_Job item_. Please find the lines in the following records that hold "typescript", and copy them.

-*-

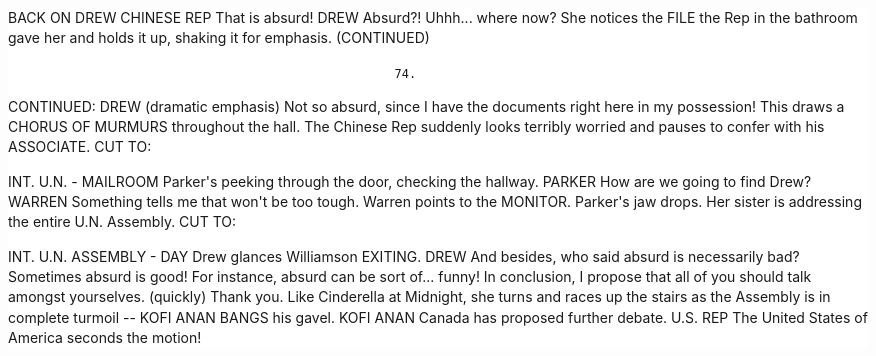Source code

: BACK ON DREW
                           CHINESE REP
             That is absurd!
                             DREW
             Absurd?!
Uhhh... where now? She notices the FILE the Rep in the
bathroom gave her and holds it up, shaking it for
emphasis.
                                              (CONTINUED)

                                                          74.

CONTINUED:
                           DREW
                     (dramatic emphasis)
             Not so absurd, since I have the
             documents right here in my
             possession!
This draws a CHORUS OF MURMURS throughout the hall. The
Chinese Rep suddenly looks terribly worried and pauses to
confer with his ASSOCIATE.
                                                CUT TO:

INT. U.N. - MAILROOM
Parker's peeking through the door, checking the hallway.
                           PARKER
             How are we going to find Drew?
                           WARREN
             Something tells me that won't be
             too tough.
Warren points to the MONITOR. Parker's jaw drops.         Her
sister is addressing the entire U.N. Assembly.
                                                CUT TO:


INT. U.N. ASSEMBLY - DAY
Drew glances Williamson EXITING.
                           DREW
             And besides, who said absurd is
             necessarily bad? Sometimes absurd
             is good! For instance, absurd can
             be sort of... funny! In conclusion,
             I propose that all of you should
             talk amongst yourselves.
                     (quickly)
             Thank you.
Like Cinderella at Midnight, she turns and races up the
stairs as the Assembly is in complete turmoil -- KOFI
ANAN BANGS his gavel.
                           KOFI ANAN
             Canada has proposed further
             debate.
                           U.S. REP
             The United States of America
             seconds the motion!
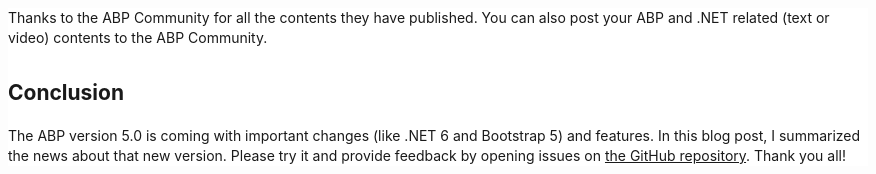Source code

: Thanks to the ABP Community for all the contents they have published. You can also post your ABP and .NET related (text or video) contents to the ABP Community.

## Conclusion

The ABP version 5.0 is coming with important changes (like .NET 6 and Bootstrap 5) and features. In this blog post, I summarized the news about that new version. Please try it and provide feedback by opening issues on [the GitHub repository](https://github.com/abpframework/abp). Thank you all!
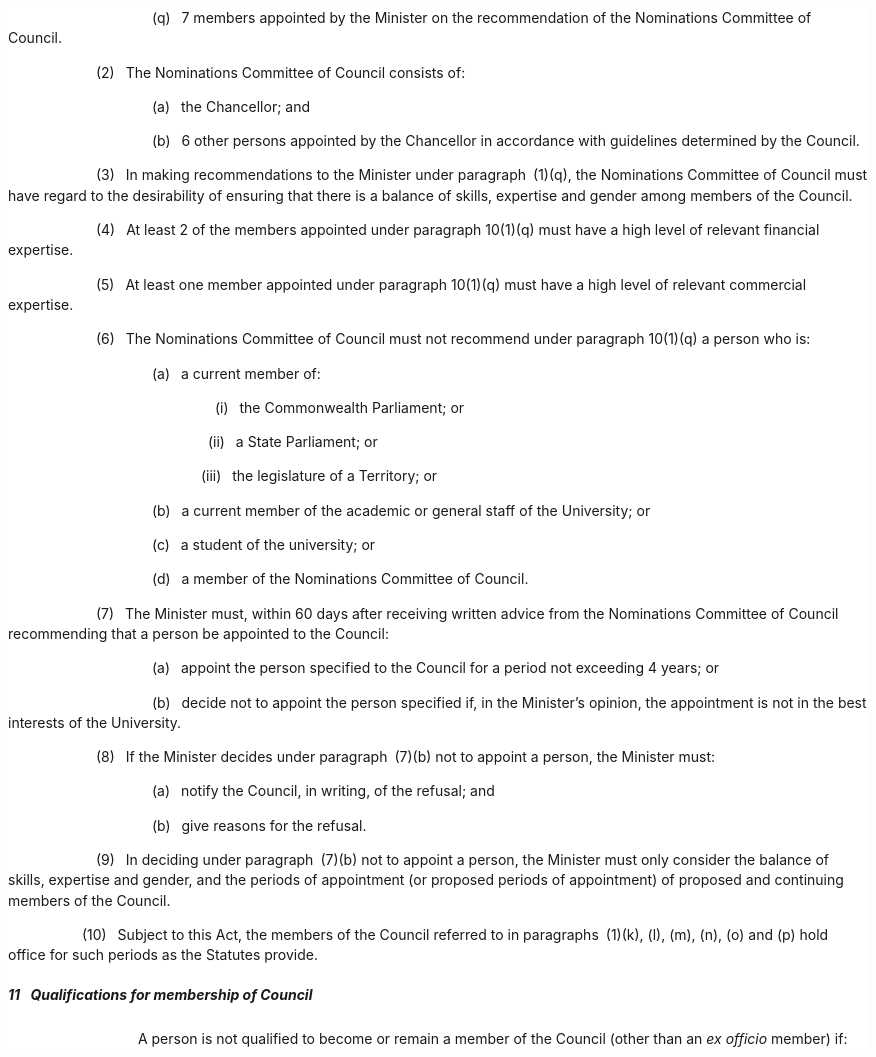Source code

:                      (q)  7 members appointed by the Minister on the recommendation of the Nominations Committee of Council.

             (2)  The Nominations Committee of Council consists of:

                     (a)  the Chancellor; and

                     (b)  6 other persons appointed by the Chancellor in accordance with guidelines determined by the Council.

             (3)  In making recommendations to the Minister under paragraph (1)(q), the Nominations Committee of Council must have regard to the desirability of ensuring that there is a balance of skills, expertise and gender among members of the Council.

             (4)  At least 2 of the members appointed under paragraph 10(1)(q) must have a high level of relevant financial expertise.

             (5)  At least one member appointed under paragraph 10(1)(q) must have a high level of relevant commercial expertise.

             (6)  The Nominations Committee of Council must not recommend under paragraph 10(1)(q) a person who is:

                     (a)  a current member of:

                              (i)  the Commonwealth Parliament; or

                             (ii)  a State Parliament; or

                            (iii)  the legislature of a Territory; or

                     (b)  a current member of the academic or general staff of the University; or

                     (c)  a student of the university; or

                     (d)  a member of the Nominations Committee of Council.

             (7)  The Minister must, within 60 days after receiving written advice from the Nominations Committee of Council recommending that a person be appointed to the Council:

                     (a)  appoint the person specified to the Council for a period not exceeding 4 years; or

                     (b)  decide not to appoint the person specified if, in the Minister’s opinion, the appointment is not in the best interests of the University.

             (8)  If the Minister decides under paragraph (7)(b) not to appoint a person, the Minister must:

                     (a)  notify the Council, in writing, of the refusal; and

                     (b)  give reasons for the refusal.

             (9)  In deciding under paragraph (7)(b) not to appoint a person, the Minister must only consider the balance of skills, expertise and gender, and the periods of appointment (or proposed periods of appointment) of proposed and continuing members of the Council.

           (10)  Subject to this Act, the members of the Council referred to in paragraphs (1)(k), (l), (m), (n), (o) and (p) hold office for such periods as the Statutes provide.

##### <a id="11"></a>11  Qualifications for membership of Council

                   A person is not qualified to become or remain a member of the Council (other than an _ex officio_ member) if:
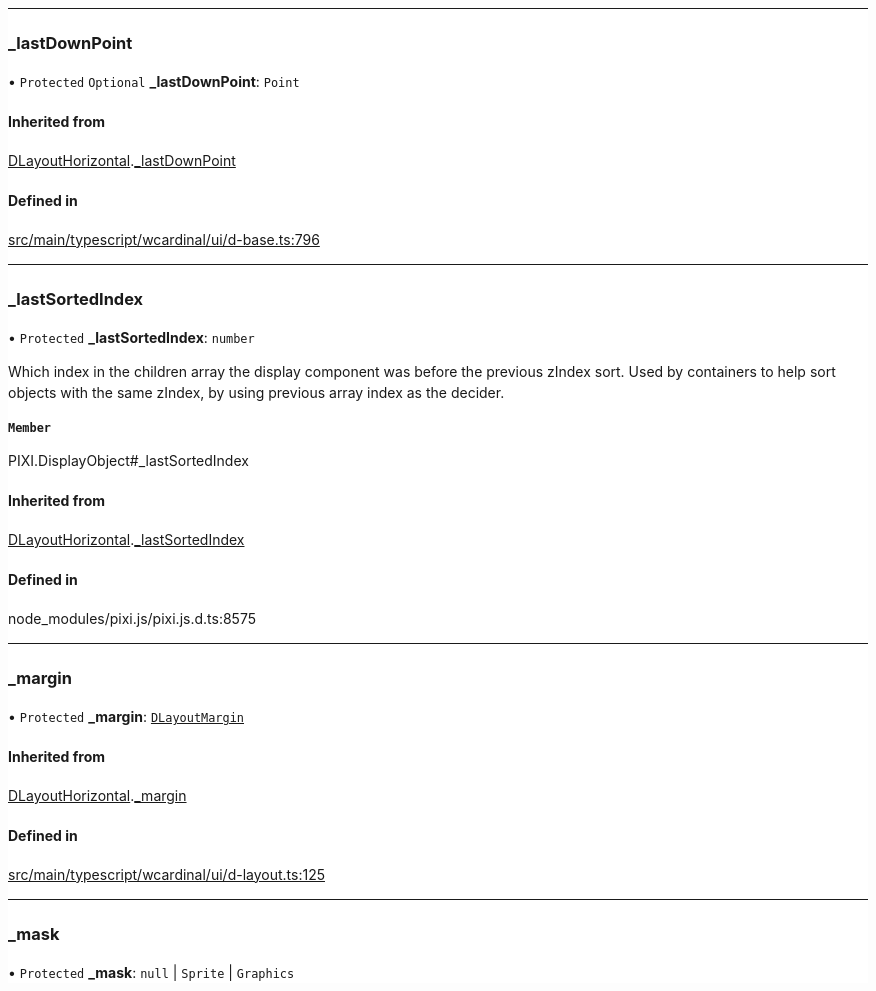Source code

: ___

### \_lastDownPoint

• `Protected` `Optional` **\_lastDownPoint**: `Point`

#### Inherited from

[DLayoutHorizontal](DLayoutHorizontal.md).[_lastDownPoint](DLayoutHorizontal.md#_lastdownpoint)

#### Defined in

[src/main/typescript/wcardinal/ui/d-base.ts:796](https://github.com/winter-cardinal/winter-cardinal-ui/blob/v0.310.1/src/main/typescript/wcardinal/ui/d-base.ts#L796)

___

### \_lastSortedIndex

• `Protected` **\_lastSortedIndex**: `number`

Which index in the children array the display component was before the previous zIndex sort.
Used by containers to help sort objects with the same zIndex, by using previous array index as the decider.

**`Member`**

PIXI.DisplayObject#_lastSortedIndex

#### Inherited from

[DLayoutHorizontal](DLayoutHorizontal.md).[_lastSortedIndex](DLayoutHorizontal.md#_lastsortedindex)

#### Defined in

node_modules/pixi.js/pixi.js.d.ts:8575

___

### \_margin

• `Protected` **\_margin**: [`DLayoutMargin`](../interfaces/DLayoutMargin.md)

#### Inherited from

[DLayoutHorizontal](DLayoutHorizontal.md).[_margin](DLayoutHorizontal.md#_margin)

#### Defined in

[src/main/typescript/wcardinal/ui/d-layout.ts:125](https://github.com/winter-cardinal/winter-cardinal-ui/blob/v0.310.1/src/main/typescript/wcardinal/ui/d-layout.ts#L125)

___

### \_mask

• `Protected` **\_mask**: ``null`` \| `Sprite` \| `Graphics`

-*-

_The completed task_.
[src/main/typescript/wcardinal/ui/d-base.ts:796](https://github.com/winter-cardinal/winter-cardinal-ui/blob/v0.310.1/src/main/typescript/wcardinal/ui/d-base.ts#L796)
[src/main/typescript/wcardinal/ui/d-layout.ts:125](https://github.com/winter-cardinal/winter-cardinal-ui/blob/v0.310.1/src/main/typescript/wcardinal/ui/d-layout.ts#L125)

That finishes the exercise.